Left to my own purposes in the camp I soon discovered a little theatrical society that spanned the straits between service personnel and the intellectual elite of Pleasure Island. This sybaritic group never got around to putting on a performance, but in the processes of choosing a play, designing the setting, reading and rehearsing, it provided amusement to its members. That at least is how it seemed to me, ignorant of the secretive politics that agitated one or two radical young Chinese members of the society and were perhaps discussed only in private by their seniors. Our mentor was a cultivated expatriate school headmaster who, with his wife, entertained us bountifully on their airy, shaded, verandas. Two or three technicians of the same lowly status as myself, undergoing National Service before entering university; Mike, an anarchical intelligence officer who abused his rank to liberate me from the tedium of the radar workshop by sending for me to undertake urgent missions, such as translating some bit of French pornography I found as baffling as he did; a rubber planter deeply versed in Britishness; the beautiful Bee, an Asian Audrey Hepburn; Mavis, of some lovely concoction of races but convicted of seriousness, having been caught reading a British Council pamphlet on Milton during a picnic … such were my new soul companions.

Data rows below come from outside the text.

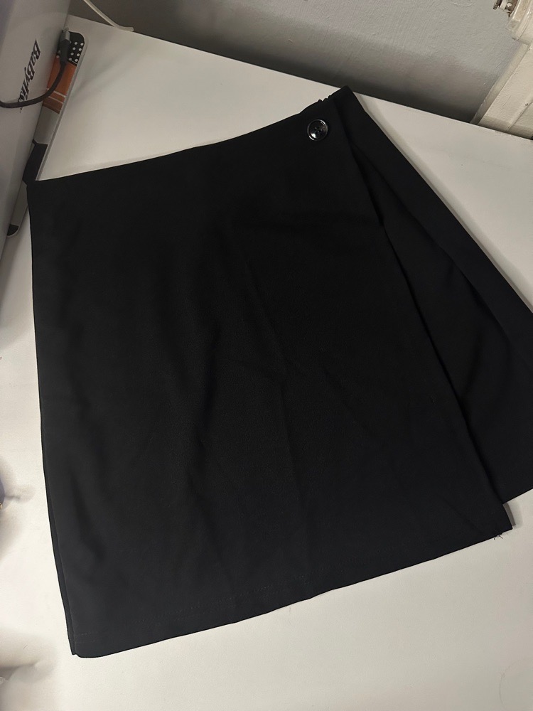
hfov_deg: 56.8
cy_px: 356
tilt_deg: -81.0
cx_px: 266
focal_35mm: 24
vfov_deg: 71.6
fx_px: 493
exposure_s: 1/60
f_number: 1.78
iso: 400
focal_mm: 6.86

Picnics were the essence of our lifestyle. Shaded by the coconut palms that leaned protectively out over the broiling beaches and womb-warm coastal waters, we lolled and laughed; I probably held forth, more than was appropriate for one so inexperienced, on the tumult of ideas fermenting in my head. I had a theory of God as a construction out of the immediate data of mystical experience, which lost us many a half hour; also a demolition of the concept of free will, which one day we decided to put to the test by making no decisions at all. Mike and I were swimming when this experiment was to begin; we soon found ourselves adrift in a gentle longshore current, which seemed perfectly apropos. We had perhaps taken a glass of wine. As the dark-green wall of close-packed vegetation behind the beach glided effortlessly by we intoned a favourite poem of our sect, Thomas Love Peacock’s grown-up rendering of the old nursery rhyme about going to sea in a bowl:
Fear ye not the waves that roll?
No, in charmèd bowl we swim.
What the charm that floats the bowl?
Water may not pass the brim.
The bowl goes trim. The moon doth shine,
And our ballast is old wine.
… and we droned and drew out the refrain in hollow tones, again and again: ‘And our ballast is old wine …’

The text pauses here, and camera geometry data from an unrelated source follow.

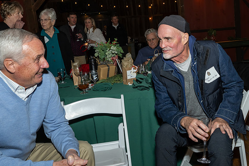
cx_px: 153
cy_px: 69
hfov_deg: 51.5
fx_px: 255
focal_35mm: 37
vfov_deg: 35.9
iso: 640
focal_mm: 20
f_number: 7.1
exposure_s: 1/250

Nothing went wrong; we were not swept out to sea and thrown ashore on a desert island, or snapped up by sharks. Simply, we remembered that the distance we had travelled was real, and that we would have to walk back – that is, our centres of gravity, our wills and weights, had been shipped along with us in the bowl of tipsiness. So we struck out for the land, abandoning the search for an experimental proof of my theory of free will, whatever it was.